A first solo sail in Lake Ontario from Hamilton to Port Whitby via Toronto, Ontario, this was a great experience to learn from.
On this voyage I travelled over a number of days via Lake Ontario and picked up my family in Port Whitby for an extended long weekend. It is about 30 nautical miles from Hamilton to Toronto and another 25 nm from Toronto to Port Whitby. Overall it was good sailing, but I did encounter headwinds in both directions which extended the distance quite a bit.

After reflection, I am super happy with the performance of Sailing Vessel Northern Comfort, she sailed beautifully and without incident. She is a fine craft, sound hull and I learned to predict her movements in the waves. I was glad to have decent weather for this first solo in Northern Comfort as it did take some tweaking with the sails to get her trimmed nicely. There were billows of wind filling the sails at times, gusts over 25 knots but stead 20 knots between Toronto’s Centre Island and Port Whitby. Got her up over 7 knots at times. We had waves about a meter high. Unfortunately the wind direction changed from her beam to directly on the bow so the additional tacking almost doubled the distance.

At Port Whitby, a funny moment, we had to include our family having a difficult time getting into the dinghy from the water, we had a great time.
The people at the Whitby Yacht Club were very gracious hosts, and the staff there were very accommodating and they had great over-flowing hot showers. It was a nice club to get docked up with.
One the way back I soloed again, and had a period of very low wind, so I tried solo with the spinnaker without the pole, just some lines. It was fine, but as the wind started up again, I dropped the spinnaker half into the lake 🙁 it was a learning curve, and glad to get out. I stopped in Frenchman’s Bay, just a bit down the Lake from Port Whitby as there just wasn’t any wind. I have to caution, there was so much seaweed and grass, the prop got fowled up and in my morning departure, I had to reverse and forward quite a bit to get enough untangled to move slowly back out to the Lake.

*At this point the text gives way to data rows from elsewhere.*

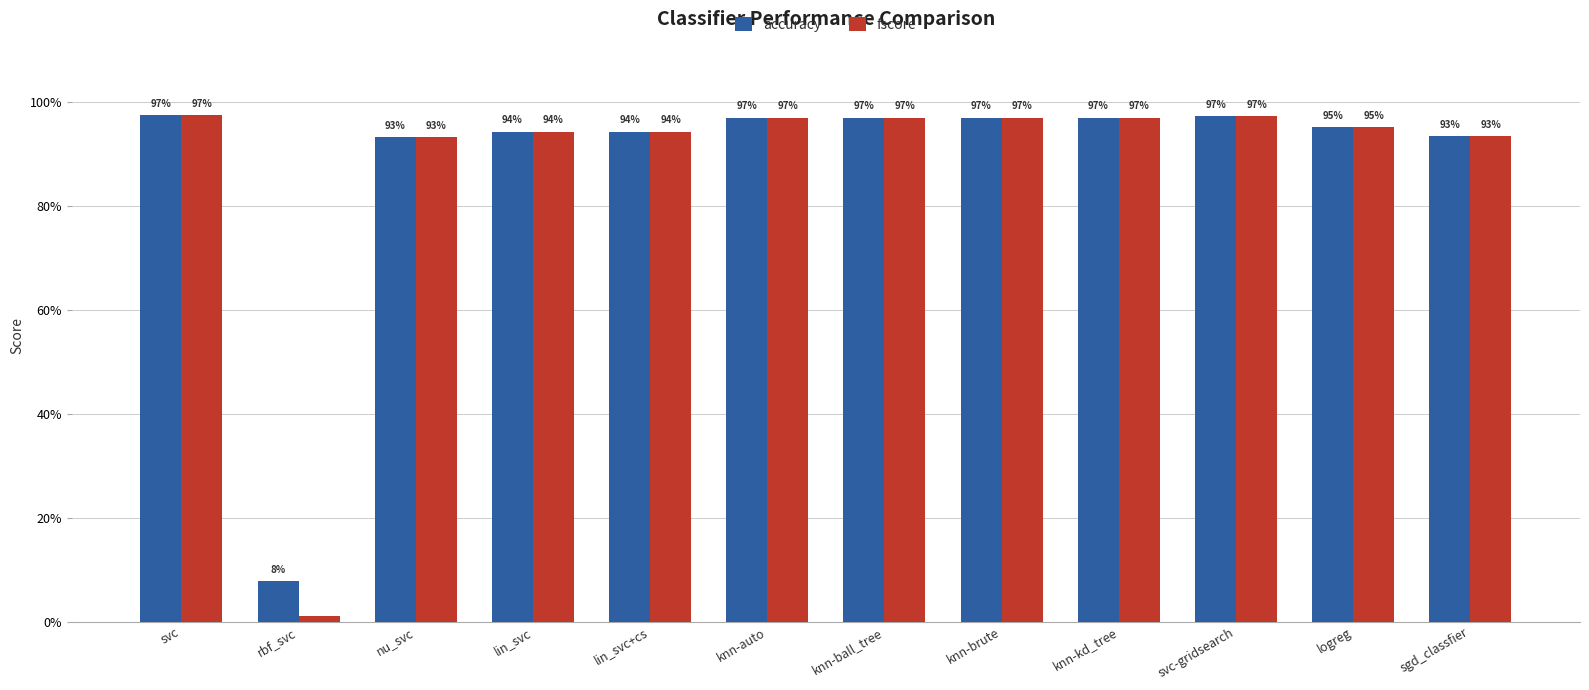

What are all the series names shown in the legend?

accuracy, fscore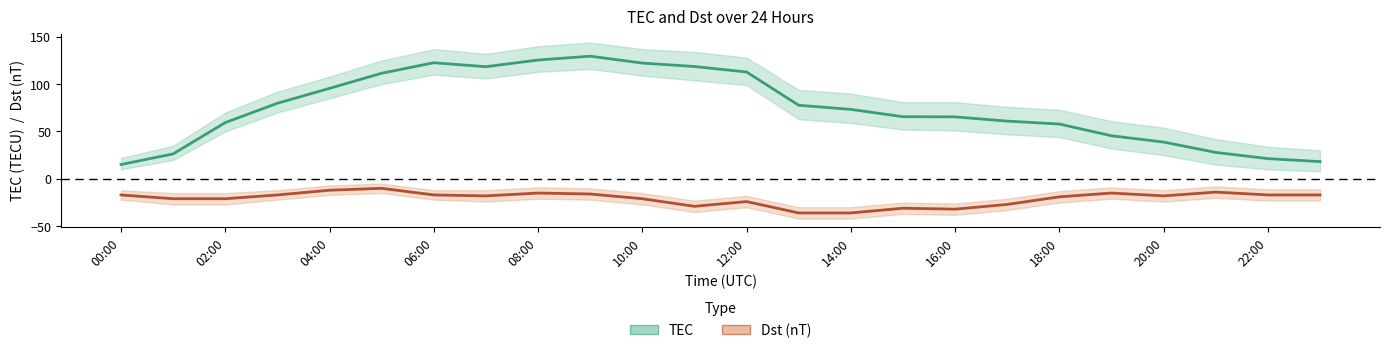

At how many categories does at least one series exceed -34?

24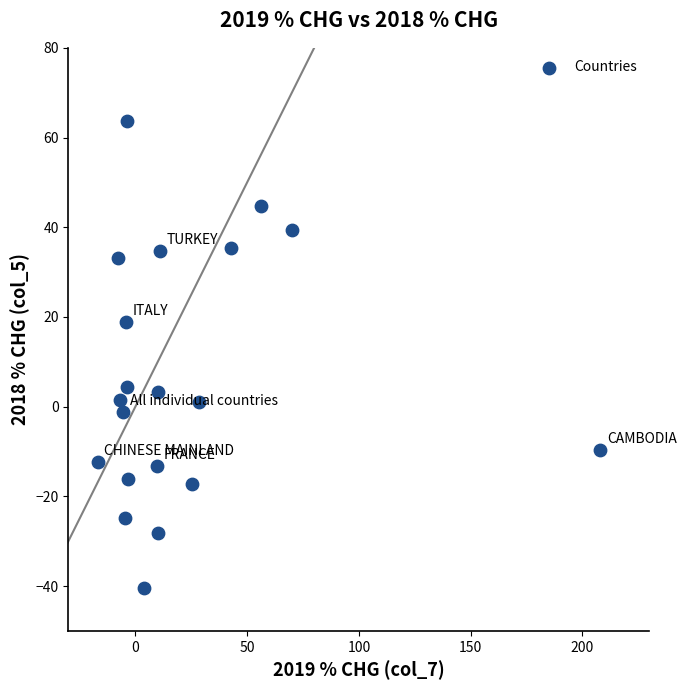

What is the range of Y values (max minus min)?

104.0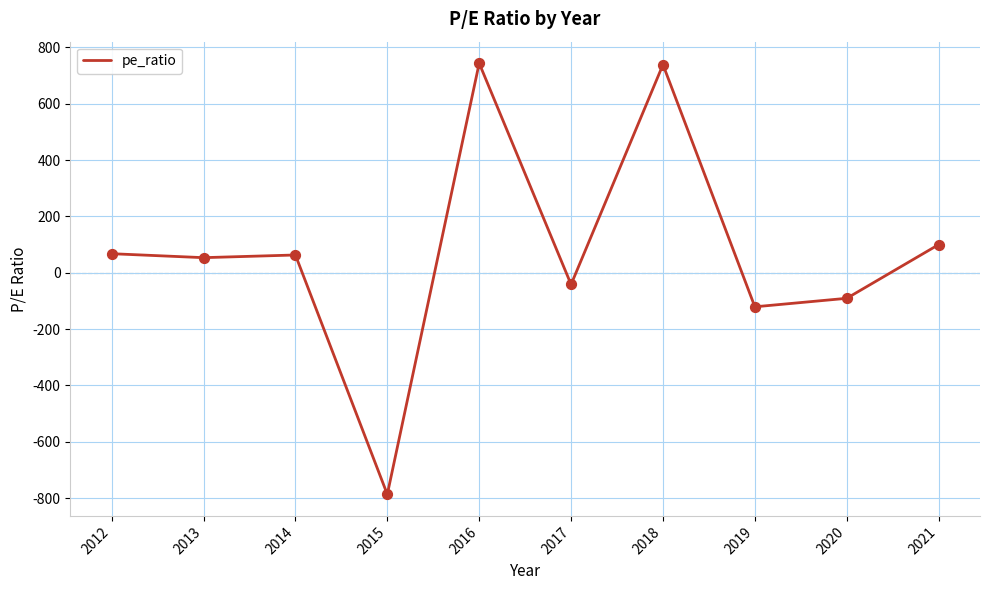

Between 2012 and 2017, which is larger?

2012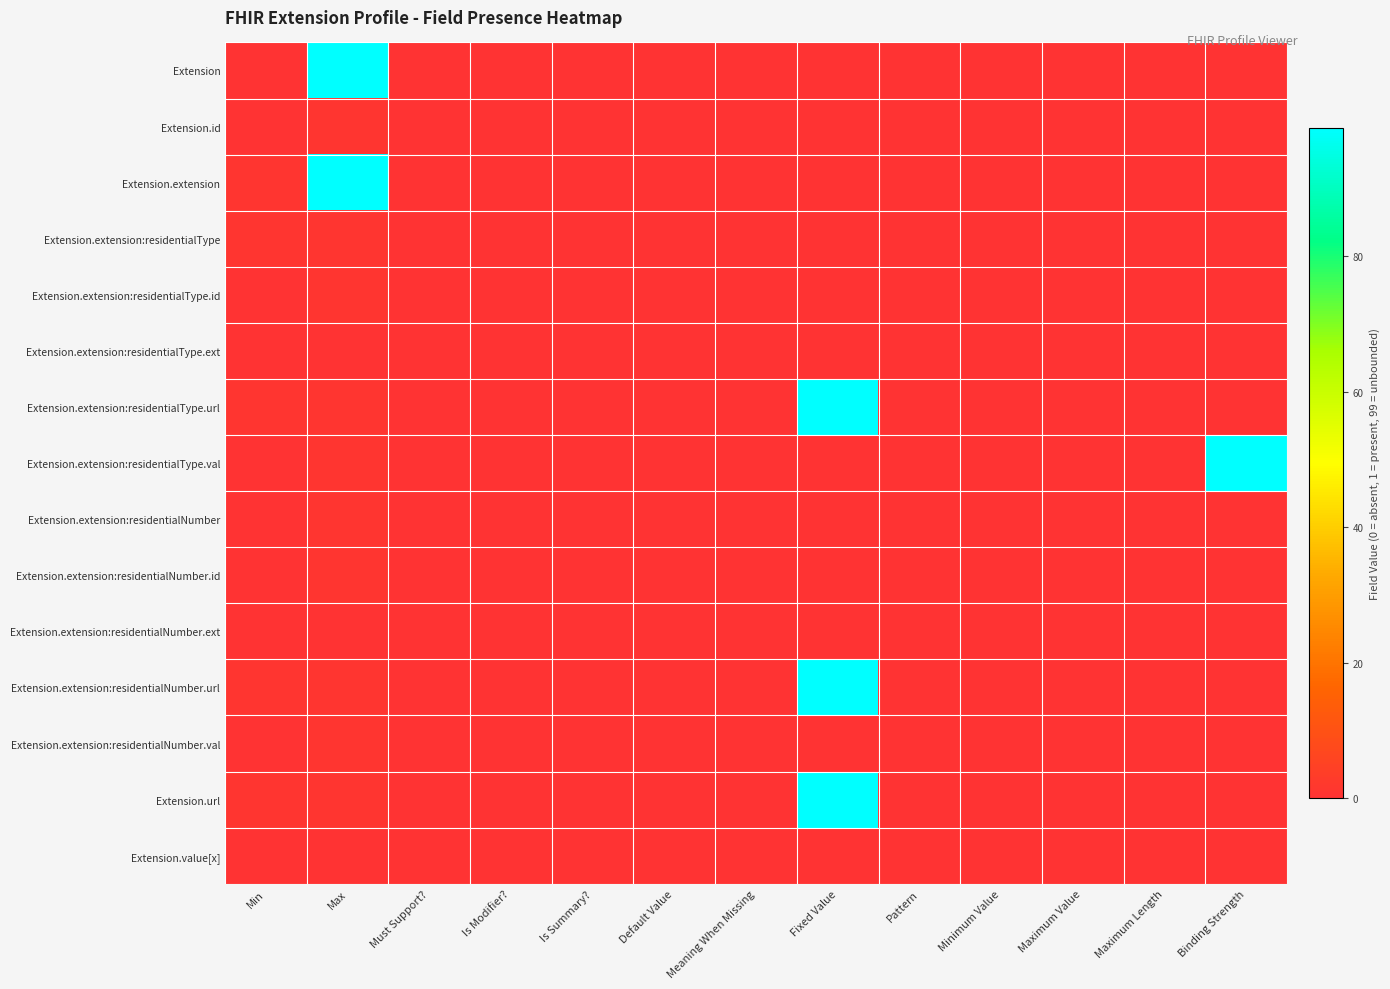

Which has a higher value, Min or Minimum Value?

Min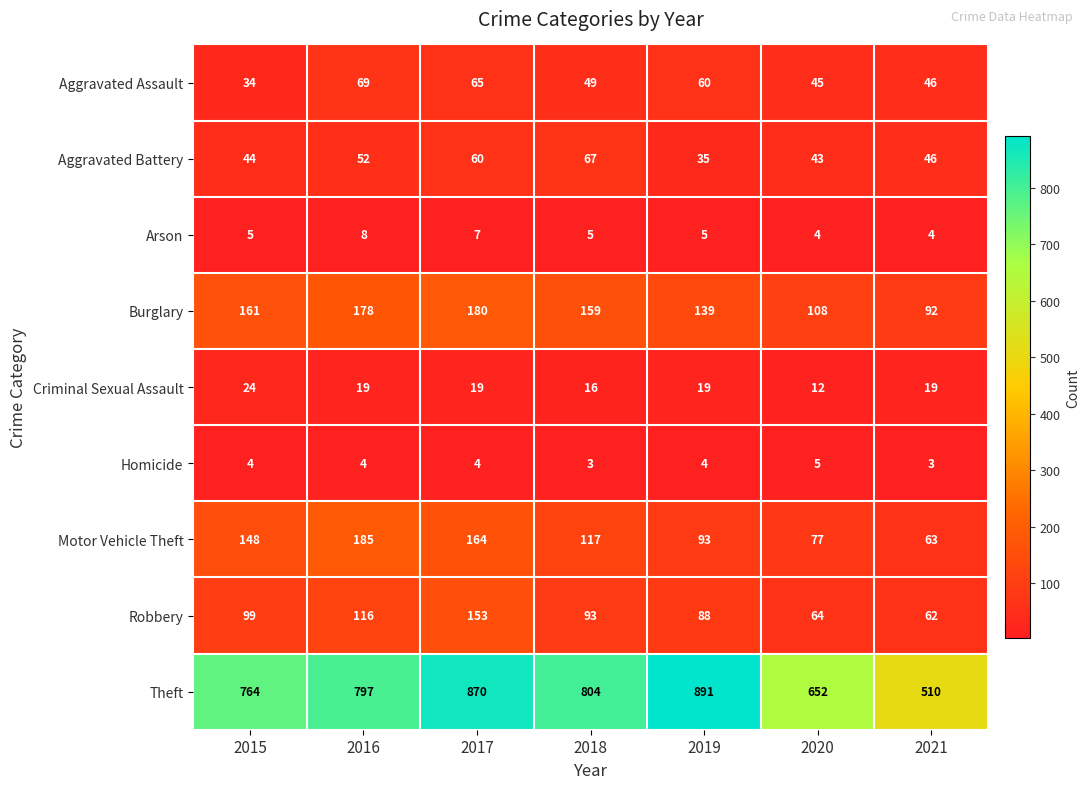

Between 2018 and 2021, which series saw the biggest shift?

Theft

Finally arriving back into home waters, I anchored in Burlington Bay, outside the Hamilton / Burlington Lift Bridge for a couple of days to rest, do some swimming and cleaning up the boat before returning to our home dock. I also swam under the boat and removed a good handful of sea grass tangled around my prop that I picked up in Frenchman’s Bay.
This first solo sail included travel roughly 200 nautical miles due to the amount of headwind and upwind tacking that was required. It was a great trip and learning experience I am glad to share.